ACTIONS TO TAKE »
[a] Please transcribe the post about the Linux hang word for word, starting at the words "I figured the" and ending after the words "to blame XFS...".
[b] Pick up the post about the Linux hang after its last sentence and write how it goes on.

TEXT UNDER STUDY »
────────────────────
I have a rather interesting old box, a 6 x PPro ALR beast with two primary
PCI buses and a truly immense number of disk bays. At the moment it's got
Linux 2.4.18 with XFS 1.1 on it; the disks are four IDE disks in a software
RAID and five IBM SCSI disks on an Adaptec 3210S I2O RAID controller. The
only other thing of note in the machine is a Netgear GA-620 (Tigon-II)
ethernet adapter.
I have, unfortunately, discovered that though I can't provoke the problem
any other way, if I copy many large files onto the box using Samba, I get
an almost instant hard hang. No network I/O, no keyboard input; I can't
even drop to the debugger.
I figured the problem was with the software RAID (even though I'm using an
external log on a partition of the Adaptec's "disk") but copying onto the
Adaptec RAID volume, as it turns out, has the same issue. So, I assume
the likely culprit is a locking botch somewhere in the acenic or dpti
drivers or in XFS. I assume everyone in the world would know if acenic
or dpti were broken (they have many more users that XFS, I've got to guess)
so I tend to blame XFS...
────────────────────
SOURCE INFORMATION »
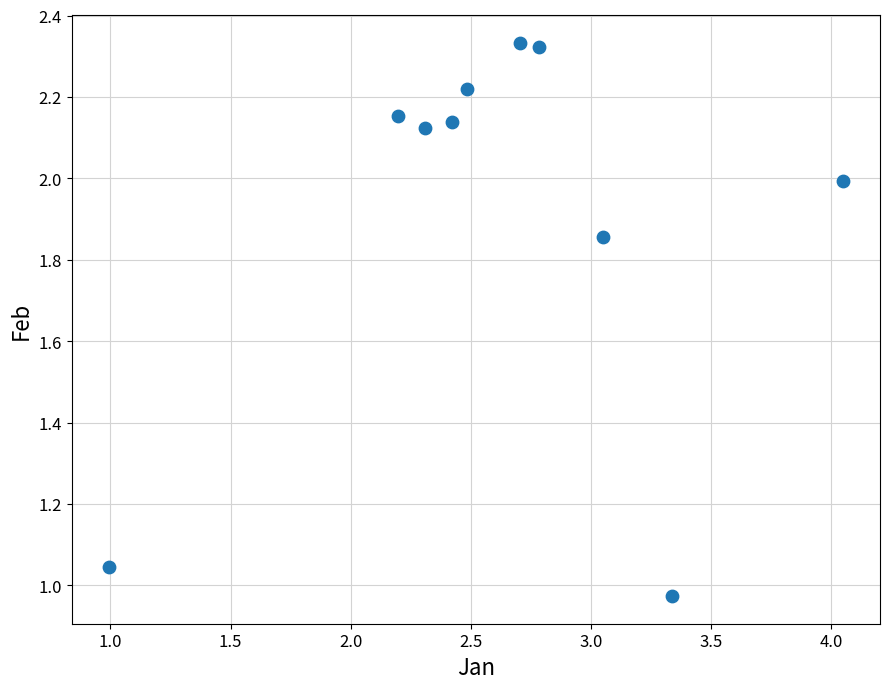

What is the average X value?

2.6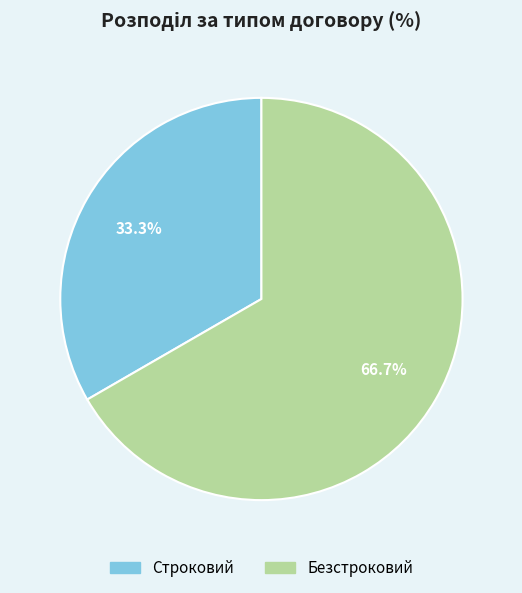

What is the smallest slice in the pie chart?

Строковий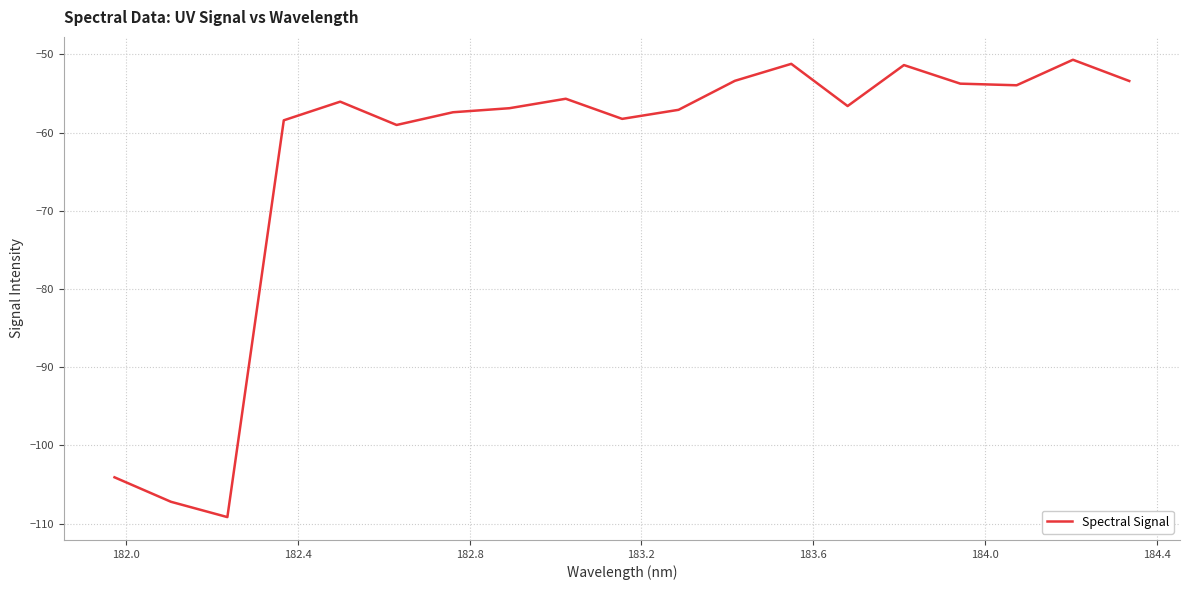

True or false: the data has more than 0 interior local peaks.

True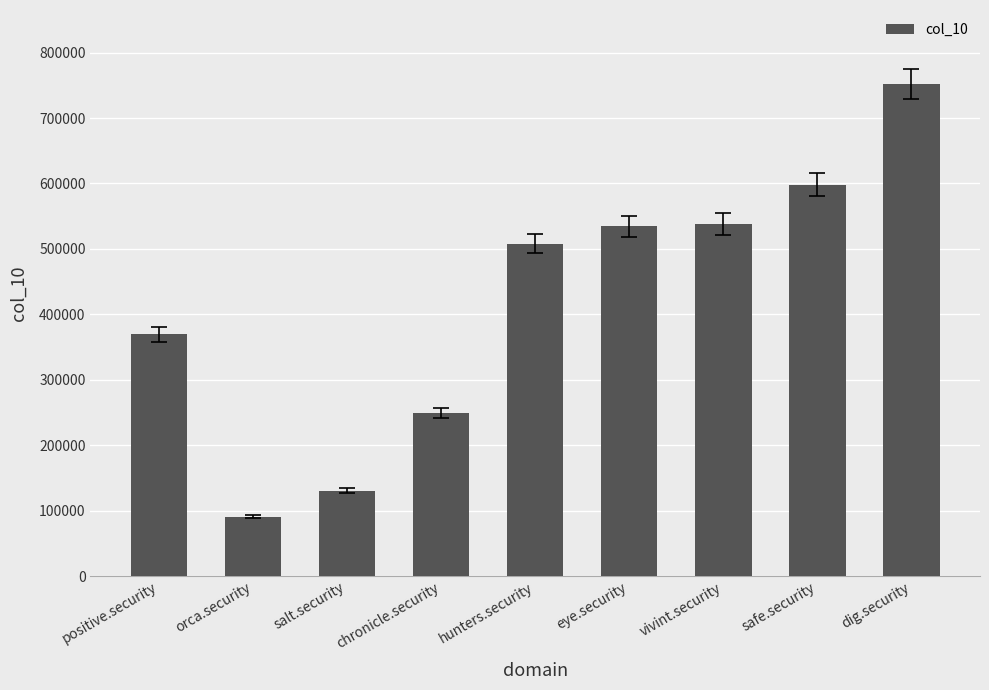

Which label corresponds to the smallest value in the chart?

orca.security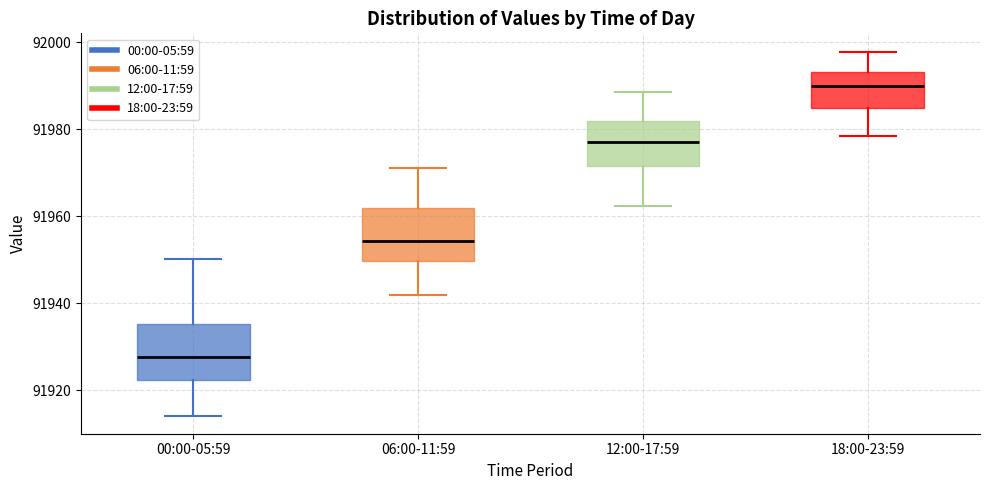

Reading left to right, read every box against the y-axis: the position of its median line, the range the box covers, and the ends of its whiskers. The values are not printed on the chart, so give them approximately, as read against the axis.

00:00-05:59: median 91928, box 91922 to 91936, whiskers 91914 to 91950
06:00-11:59: median 91954, box 91950 to 91962, whiskers 91942 to 91972
12:00-17:59: median 91978, box 91972 to 91982, whiskers 91962 to 91988
18:00-23:59: median 91990, box 91984 to 91994, whiskers 91978 to 91998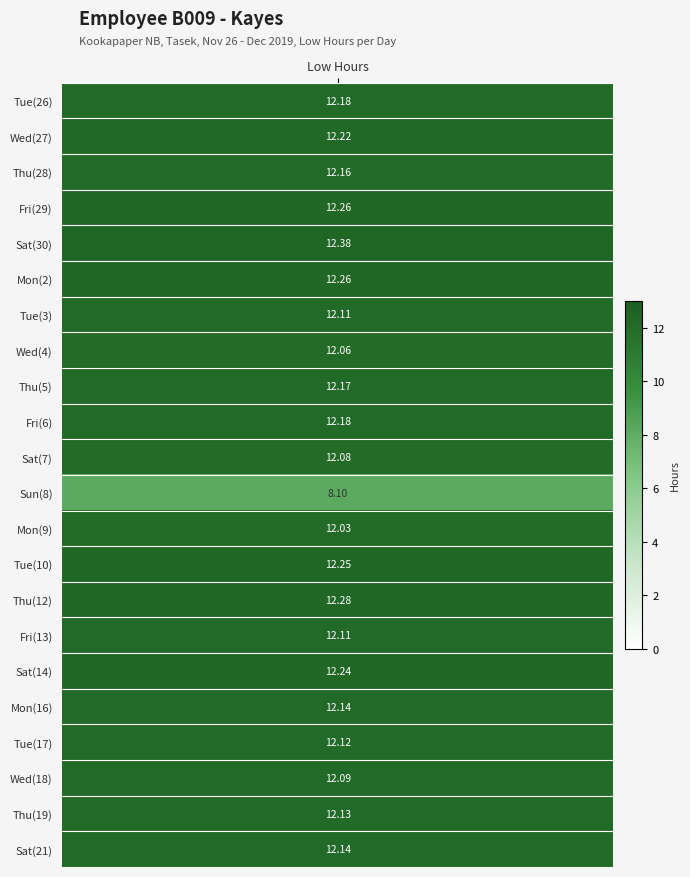

How many series are shown in this chart?

22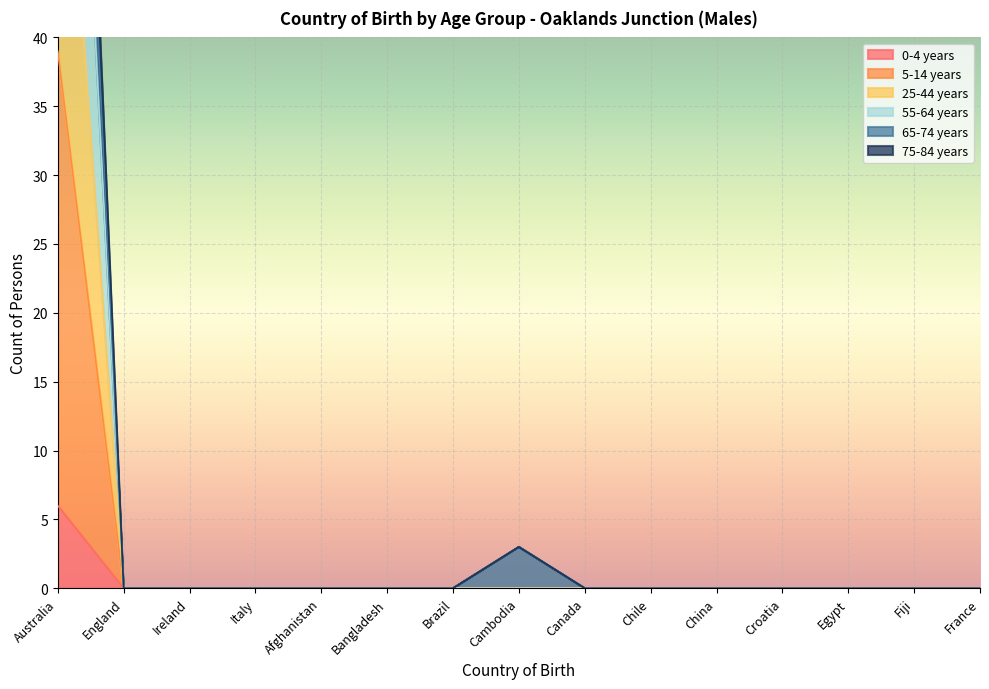

Does the chart display data point markers on the line(s)?

No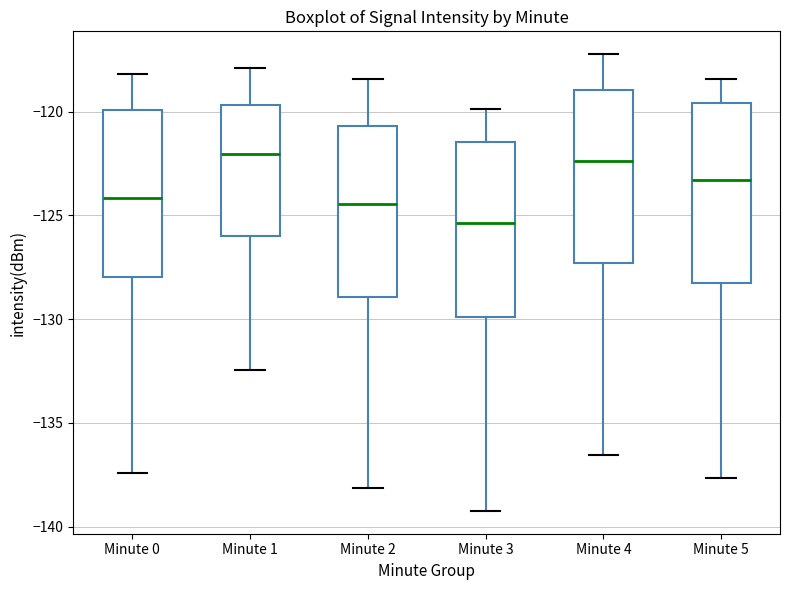

Which box's median line is the lowest?

Minute 3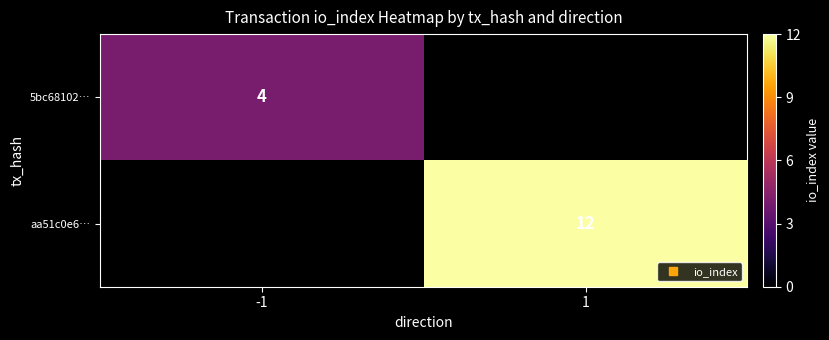

Is the value of 5bc68102… at 1 greater than the value of aa51c0e6… at -1?

No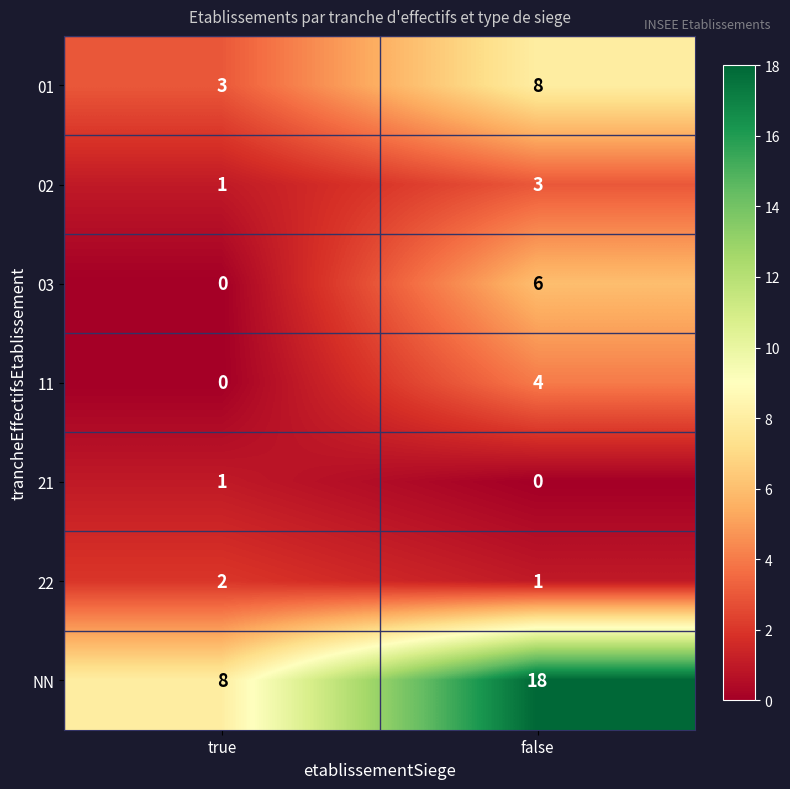

Is it true that NN equals 32 at false?

False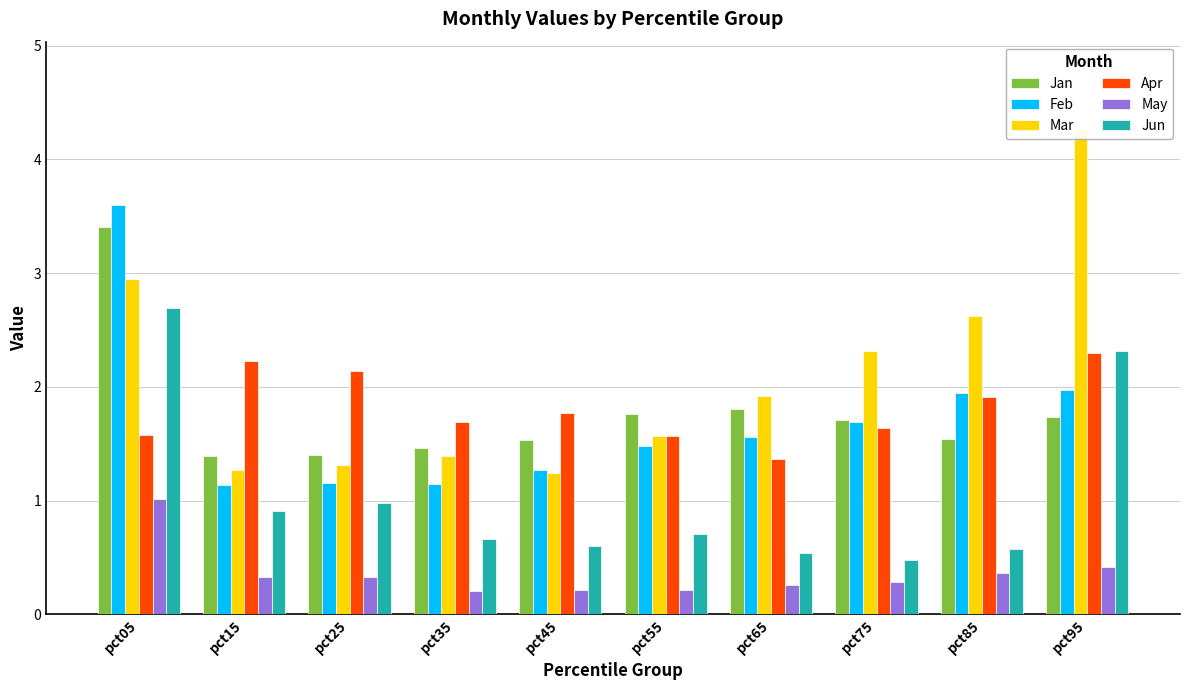

Which category has the highest value across all series?

pct95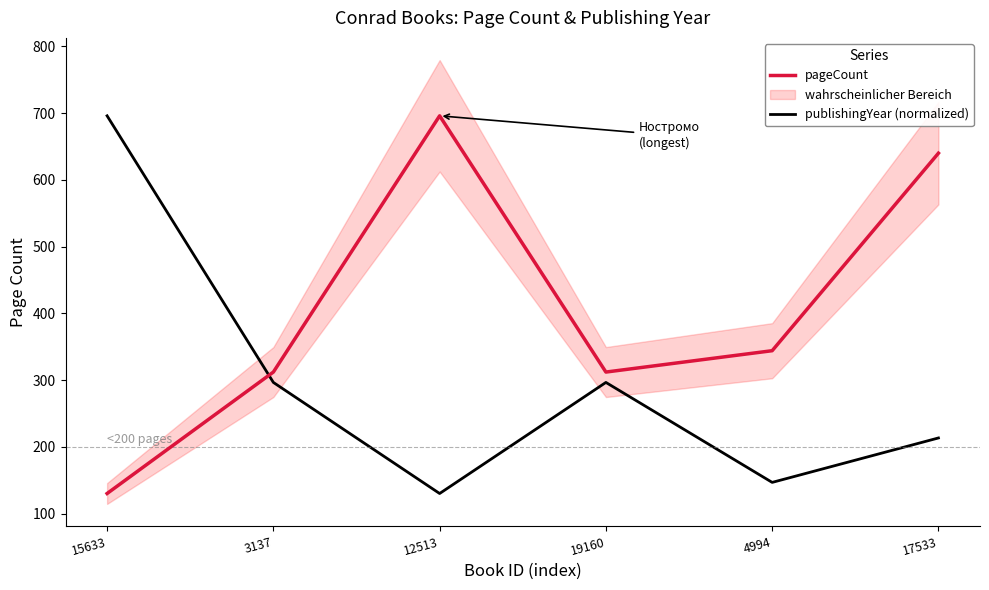

What is the minimum value for publishingYear (normalized)?

130.0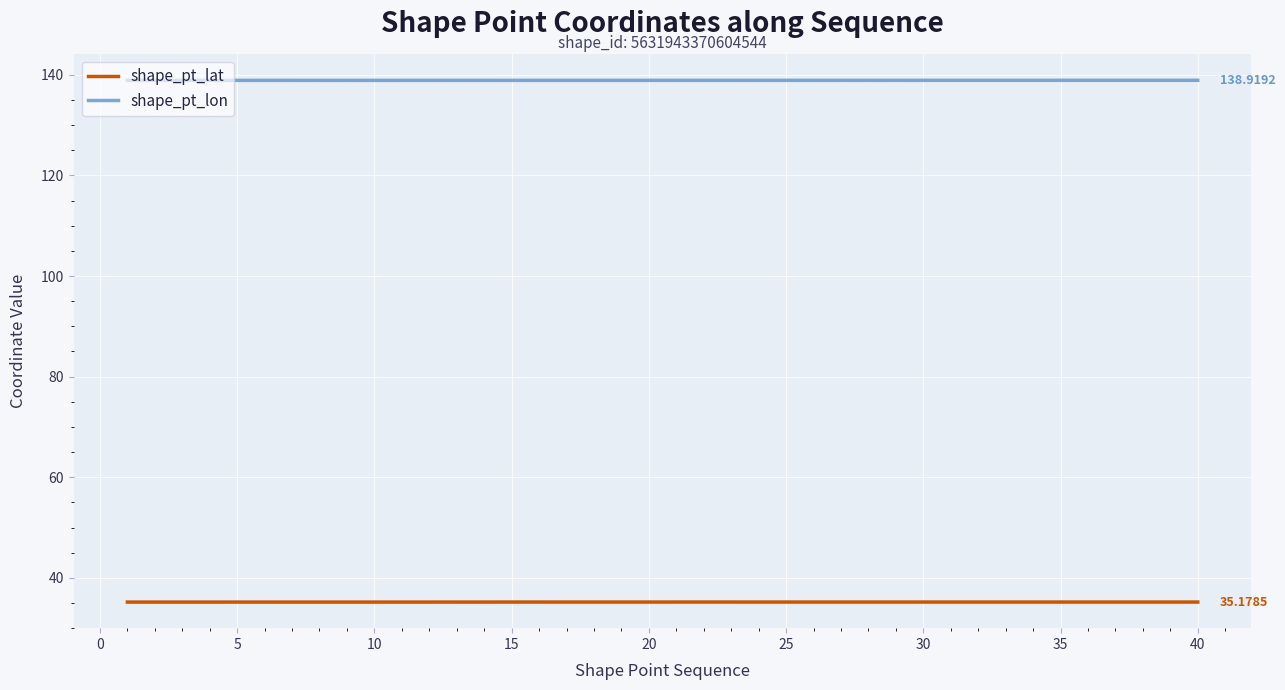

Rank the series by their average value, from highest to lowest.

shape_pt_lon, shape_pt_lat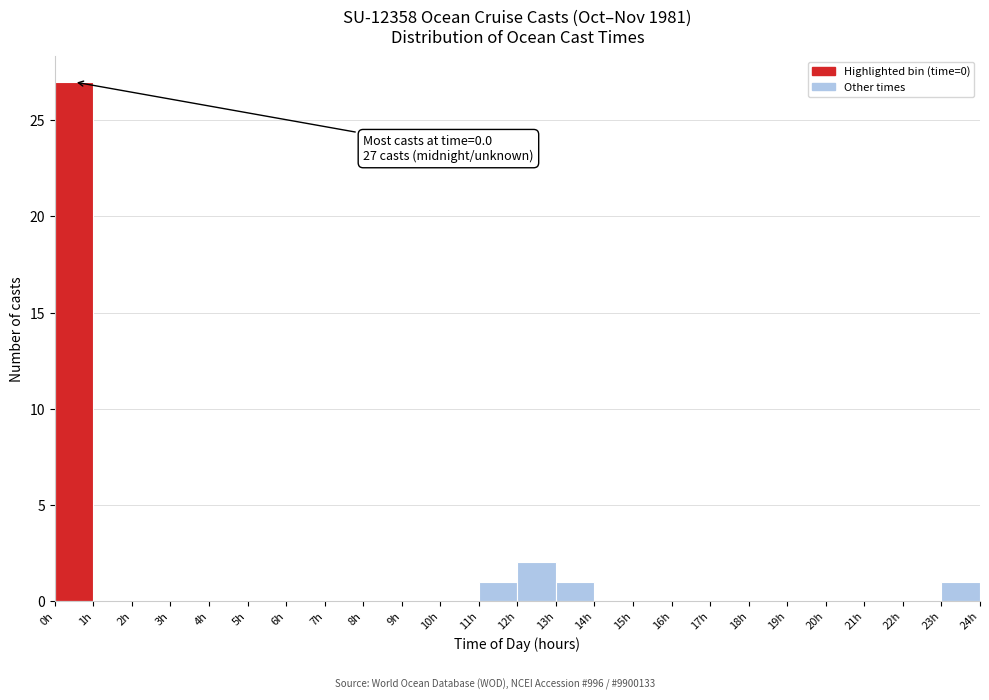

Over which range of the x-axis is the bar tallest?

0 to 1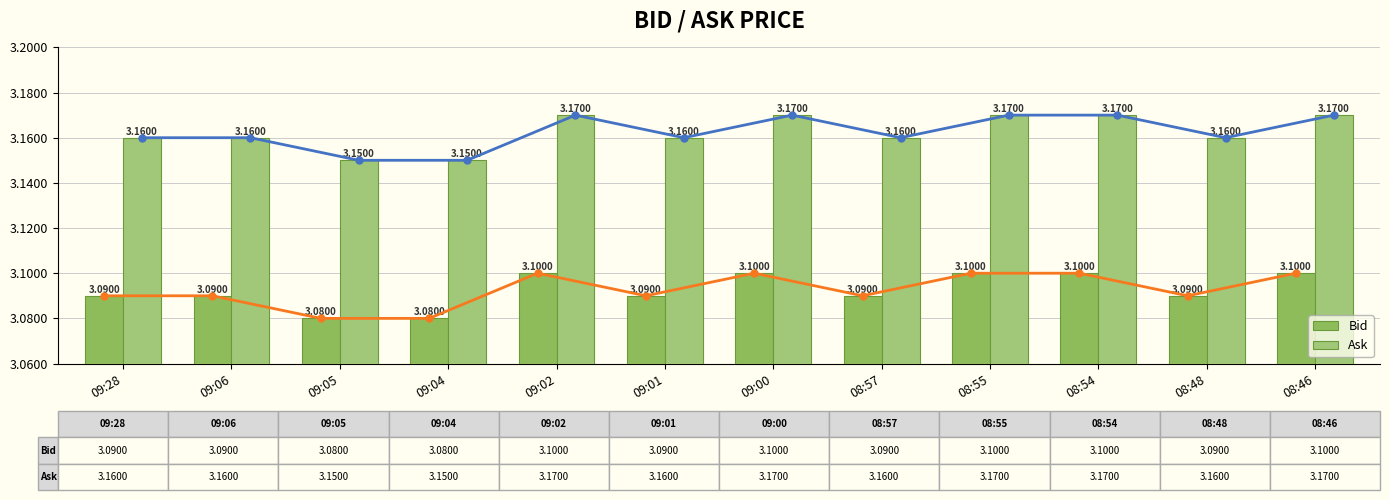

What is the sum of the Bid values at 09:04 and 08:54?

6.2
────────────────────
ANSWERS FOR THE EXERCISE »
[a]
I figured the problem was with the software RAID (even though I'm using an
external log on a partition of the Adaptec's "disk") but copying onto the
Adaptec RAID volume, as it turns out, has the same issue. So, I assume
the likely culprit is a locking botch somewhere in the acenic or dpti
drivers or in XFS. I assume everyone in the world would know if acenic
or dpti were broken (they have many more users that XFS, I've got to guess)
so I tend to blame XFS...

[b]
I note that Linux spinlocks seem to use cli/sti to disable all interrupts
so a locking botch does seem like a likely cause of a total, irrecoverable
hang. That leaves me with little or no idea how to debug this, but I'd be
glad to give it a shot if someone could make suggestions. I work at a
router vendor that ships a Linux-based product so I can handle the kernel
debugger fairly well; I just don't know where to start with this kind of
problem, since we ship only uniprocessor machines and locking issues aren't
exactly common. :-)
I'd be perfectly willing to arrange login or serial console access to the
box for anyone from SGI who cared to look at this; or just let me know
what you want me to look at and I'll be glad to report back.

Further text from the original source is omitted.